The Price Institute of Surgical Research and the Section of Colon and Rectal Surgery, Department of Surgery, University of Louisville, Louisville, KY 40292, USA.
Dig Surg. 2012;29(2):107-14. doi: 10.1159/000335745. Epub 2012 Mar 22.
To investigate genotype-phenotype correlations in patients with perianal Crohn's disease (PCD) in order to determine which factors predispose to development of perianal disease in Crohn's patients.
Seven-hundred and ninety-five Caucasian individuals (317 CD patients and 478 controls without inflammatory bowel disease, IBD) were prospectively enrolled into a clinical/genetic database. Demographic and clinical data, as well as peripheral blood leukocyte DNA were obtained from all patients. The following were evaluated: three NOD2/CARD15 polymorphisms: R702W, G908R, and 1007insC; five IL-23r risk alleles: rs1004819, rs10489629, rs2201841, rs11465804, and rs11209026; a well-characterized single-nucleotide polymorphism (SNP) on the IBD5 risk haplotype (OCTN1) and two peripheral tag SNPs (IGR2060 and IGR3096).
PCD occurred in 147 (46%) of CD patients. There was no significant difference in the age at disease diagnosis between non-PCD and PCD patients (33 vs. 29 years, respectively). PCD patients were more likely to have disease located in the colon and ileocolic regions (79 PCD vs. 57% non-PCD; n = 116 vs. n = 96; p < 0.001), whereas patients with non-PCD were more likely to have Crohn's within the terminal ileum and upper gastrointestinal tract (43% non-PCD vs. 21% PCD; n = 73 vs. n = 31; p < 0.05). Thirty-four percent of patients with PCD required a permanent ileostomy (n = 50) compared to only 4% of non-PCD patients (n = 6; p < 0.05). Mutations in CARD15/NOD2 and IL-23r were risk factors for CD overall; however, in contrast to prior reports, in this patient population, OCTN1 and IGR variations within the IBD5 haplotype were not significant predictors of PCD.

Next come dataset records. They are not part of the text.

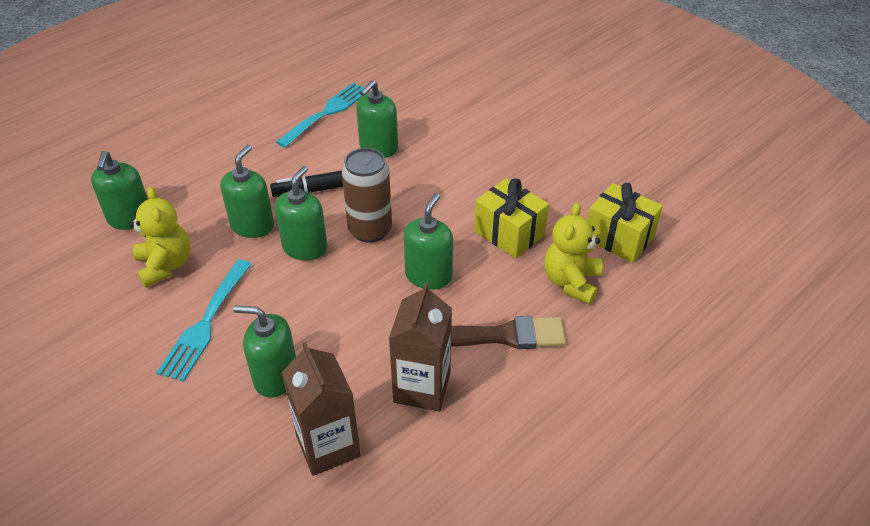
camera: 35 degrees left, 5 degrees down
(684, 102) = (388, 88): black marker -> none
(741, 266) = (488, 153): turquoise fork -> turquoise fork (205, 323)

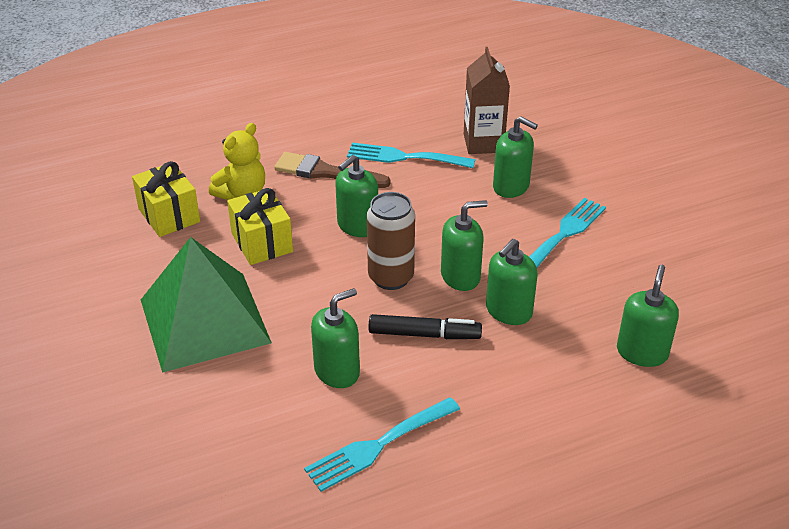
camera: 160 degrees left, 5 degrees down
(165, 265) = (600, 292): yellow teddy bear -> none
(305, 247) = (460, 276): green soap dispenser -> green soap dispenser turned 150 degrees counterclockwise
(422, 387) = (404, 157): brown carton -> turquoise fork
(504, 157) = (204, 320): none -> green pyramid

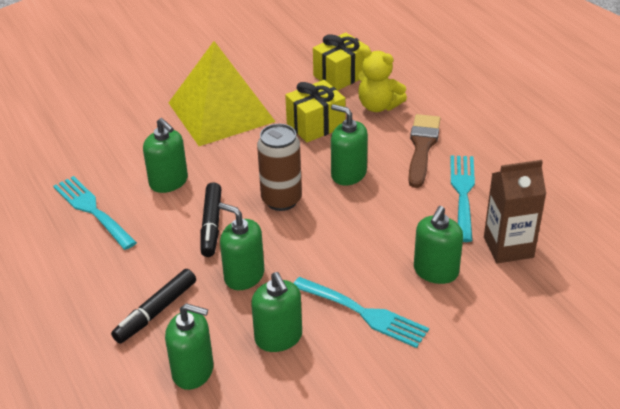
camera: 85 degrees right, 0 degrees up
(204, 320) = (221, 112): green pyramid -> yellow pyramid
(460, 276) = (288, 242): green soap dispenser -> green soap dispenser (278, 337)
(560, 381) = (156, 312): none -> black marker

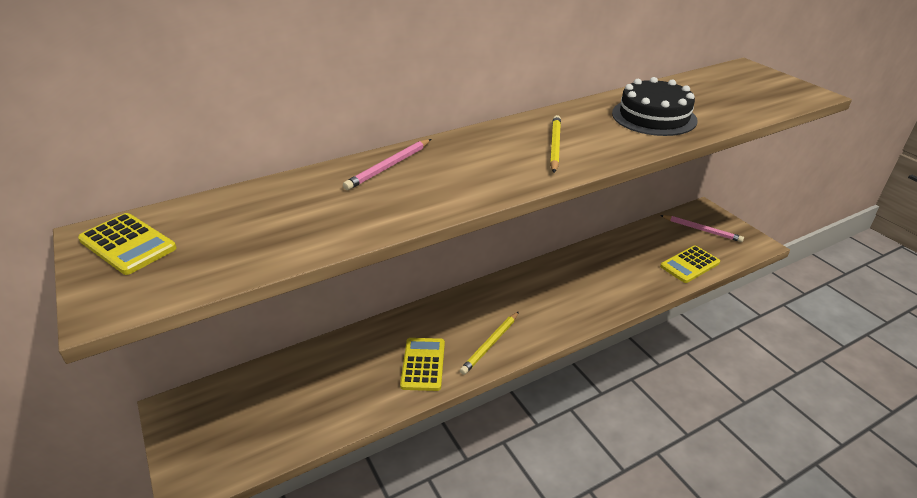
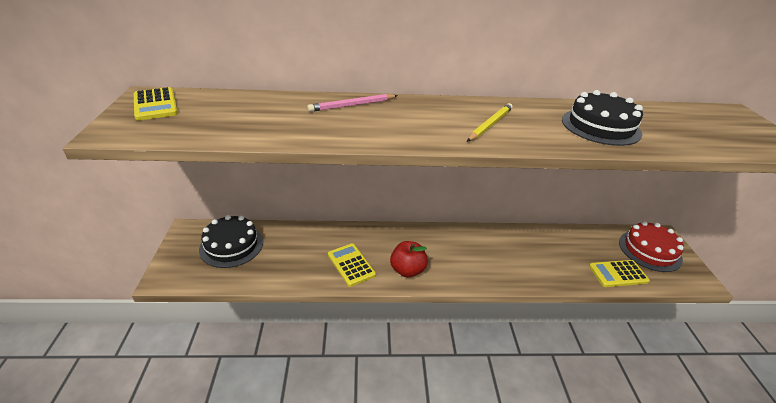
camera: 25 degrees right, 0 degrees up
(252, 403) = (231, 245): none -> black cake
(423, 364) = (351, 265): yellow calculator -> yellow calculator turned 60 degrees counterclockwise
(490, 344) = (407, 270): yellow pencil -> red apple
(701, 230) = (649, 250): pink pencil -> red cake

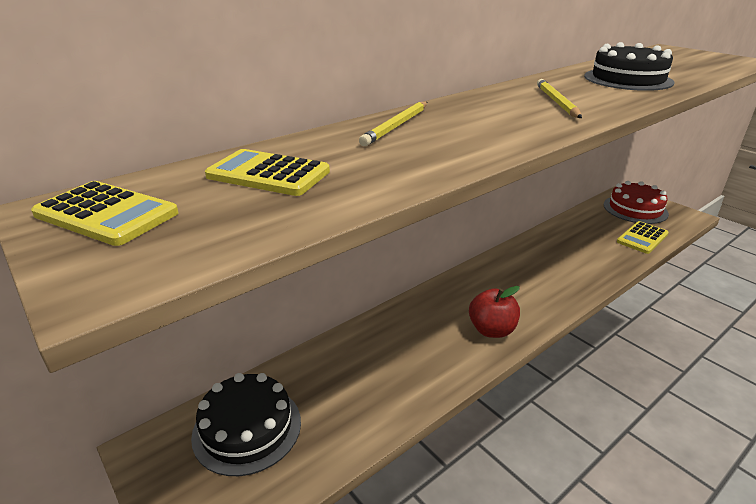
camera: 35 degrees left, 5 degrees down
(351, 265) = (430, 359): yellow calculator -> yellow calculator (268, 174)
(352, 105) = (396, 126): pink pencil -> yellow pencil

Colon/ileocolic CD location appears to be a significant predictor of perianal manifestations of CD. Patients with PCD are more likely to require permanent fecal diversion. We did not identify any genetic variations or combination of clinical findings and genetic variations within the CARD15/NOD2, IL-23r, and OCTN1 genes or IGR that were predictive of PCD.
研究肛周克罗恩病(PCD)患者的基因型-表型相关性,以确定哪些因素易导致克罗恩病患者发生肛周疾病。
795 名白种人(317 名 CD 患者和 478 名无炎症性肠病[IBD]的对照者)前瞻性地纳入临床/遗传数据库。从所有患者中获得人口统计学和临床数据以及外周血白细胞 DNA。评估内容如下:三个 NOD2/CARD15 多态性:R702W、G908R 和 1007insC;五个 IL-23r 风险等位基因:rs1004819、rs10489629、rs2201841、rs11465804 和 rs11209026;IBD5 风险单倍型(OCTN1)上的一个特征明确的单核苷酸多态性(SNP)和两个外周标记 SNP(IGR2060 和 IGR3096)。
147 名(46%)CD 患者发生 PCD。非 PCD 和 PCD 患者的疾病诊断年龄无显著差异(分别为 33 岁和 29 岁)。PCD 患者更有可能出现结肠和回结肠区域的疾病(79 名 PCD 患者 vs. 57%非 PCD 患者;116 名 vs. 96 名;p<0.001),而非 PCD 患者更有可能出现末端回肠和上消化道的克罗恩病(43%非 PCD 患者 vs. 21%PCD 患者;73 名 vs. 31 名;p<0.05)。34%的 PCD 患者需要永久性回肠造口术(50 名患者),而非 PCD 患者仅为 4%(6 名患者)(p<0.05)。CARD15/NOD2 和 IL-23r 突变是 CD 的总体危险因素;然而,与先前的报告相反,在该患者人群中,IBD5 单倍型内的 OCTN1 和 IGR 变异不是 PCD 的显著预测因子。
结肠/回结肠 CD 部位似乎是 CD 肛周表现的重要预测因子。PCD 患者更有可能需要永久性粪便分流。我们没有发现任何遗传变异或 CARD15/NOD2、IL-23r 和 OCTN1 基因内的遗传变异组合或 IGR 可预测 PCD。